• **Gösterilen metin**

Başarılı müzakerecileri diğerlerinden ayıran en önemli fark, hazırlık sürecinde ortaya çıkar. Özenli bir hazırlık hemen her başarıda önemli rol oynar. Müzakereciler de görüşme öncesinde mutlaka planlama yapar. Ancak usta müzakereciler, planlama yaparken daha çok sayıda seçeneği göz önüne alır, taraflarca ortaya atılabilecek tüm olasılıkları hesaba katmaya çalışır. Ortalama müzakereciler ise daha çok kendi yapacaklarına odaklanır, karşı tarafın neler yapabileceği üzerinde daha az durur.

Başarılı müzakerecilerin, karşı tarafla aralarındaki olası ortak paydaları tespit etmek için ortalama müzakerecilerden 3 kat fazla zaman harcadıkları gözlemlenmiştir. Daha müzakere öncesinde bir anlaşma ortamının zeminini oluşturmak, görüşmeler sırasında çatışmalarla zaman kaybetmeyi önler. Yine usta müzakereciler, müzakere hedefini bir tavan ve taban değer arasında belirlemektedir; örneğin, üst yönetimden bir ödenek talep eden proje yöneticisi bütçesini 110 bin ile 135 bin lira aralığında belirler ve müzakereyi bu sınırlar içinde yürütür. Ortalama müzakereciler ise sabit bir hedef koymayı, örneğin bütçeyi 140 bin liradan müzakere etmeyi tercih eder.

• **İstenen**
Yukarıdaki müzakere hazırlığı metnini lütfen baştan sona, hiçbir şeyi değiştirmeden kelimesi kelimesine yeniden yazın.

• **Çıkarılan bilgiler**
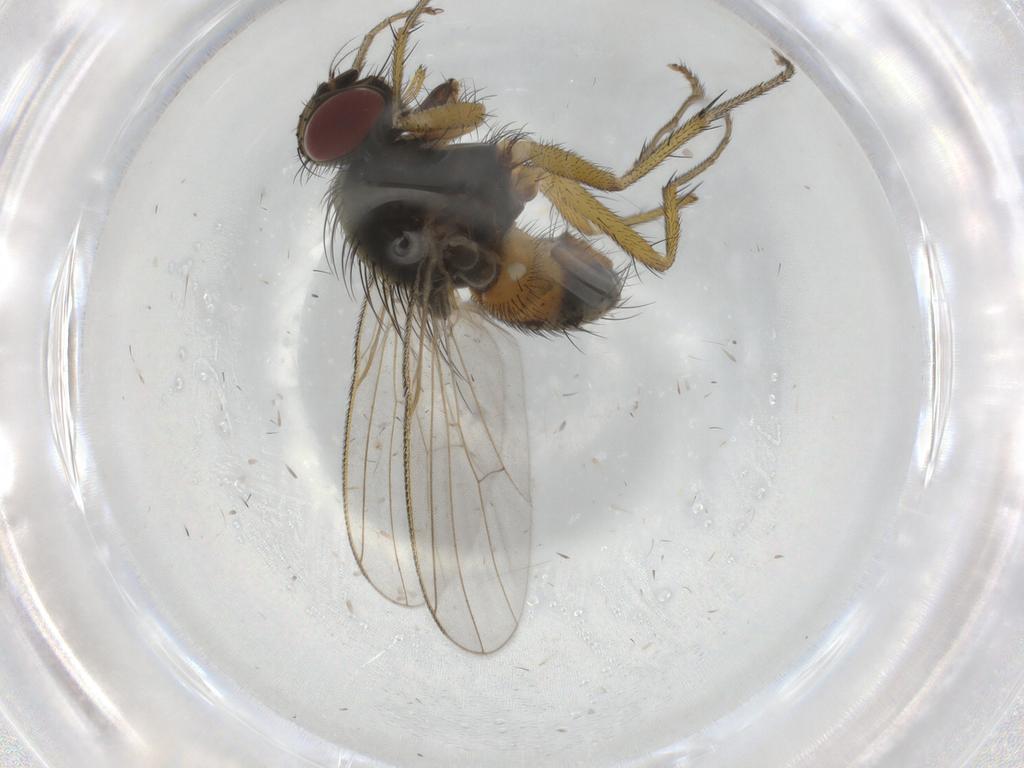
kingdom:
---
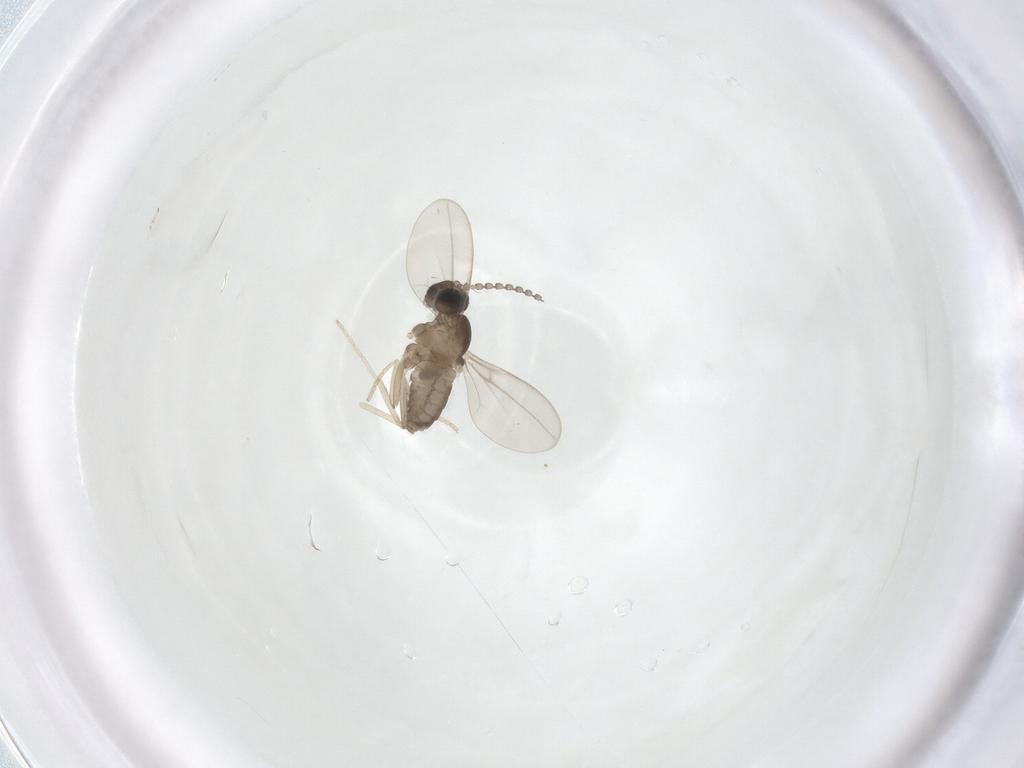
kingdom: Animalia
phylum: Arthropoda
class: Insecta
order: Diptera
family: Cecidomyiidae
* * *
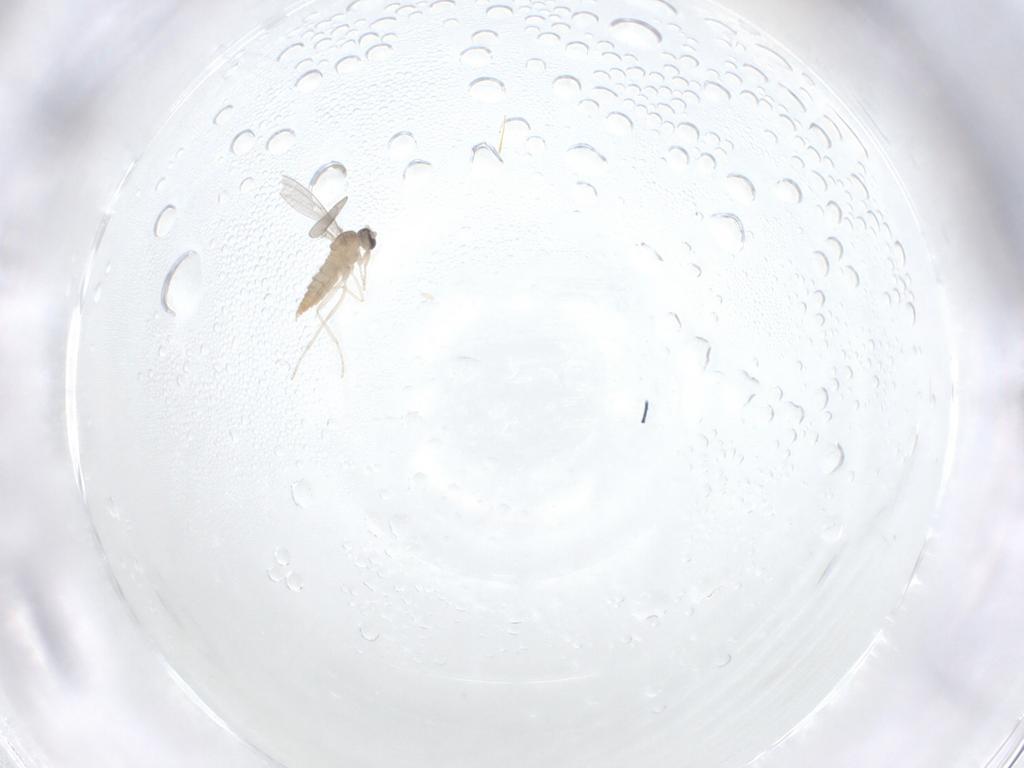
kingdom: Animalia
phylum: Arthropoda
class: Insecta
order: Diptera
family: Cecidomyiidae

• **Çözüm**
Başarılı müzakerecileri diğerlerinden ayıran en önemli fark, hazırlık sürecinde ortaya çıkar. Özenli bir hazırlık hemen her başarıda önemli rol oynar. Müzakereciler de görüşme öncesinde mutlaka planlama yapar. Ancak usta müzakereciler, planlama yaparken daha çok sayıda seçeneği göz önüne alır, taraflarca ortaya atılabilecek tüm olasılıkları hesaba katmaya çalışır. Ortalama müzakereciler ise daha çok kendi yapacaklarına odaklanır, karşı tarafın neler yapabileceği üzerinde daha az durur.

Başarılı müzakerecilerin, karşı tarafla aralarındaki olası ortak paydaları tespit etmek için ortalama müzakerecilerden 3 kat fazla zaman harcadıkları gözlemlenmiştir. Daha müzakere öncesinde bir anlaşma ortamının zeminini oluşturmak, görüşmeler sırasında çatışmalarla zaman kaybetmeyi önler. Yine usta müzakereciler, müzakere hedefini bir tavan ve taban değer arasında belirlemektedir; örneğin, üst yönetimden bir ödenek talep eden proje yöneticisi bütçesini 110 bin ile 135 bin lira aralığında belirler ve müzakereyi bu sınırlar içinde yürütür. Ortalama müzakereciler ise sabit bir hedef koymayı, örneğin bütçeyi 140 bin liradan müzakere etmeyi tercih eder.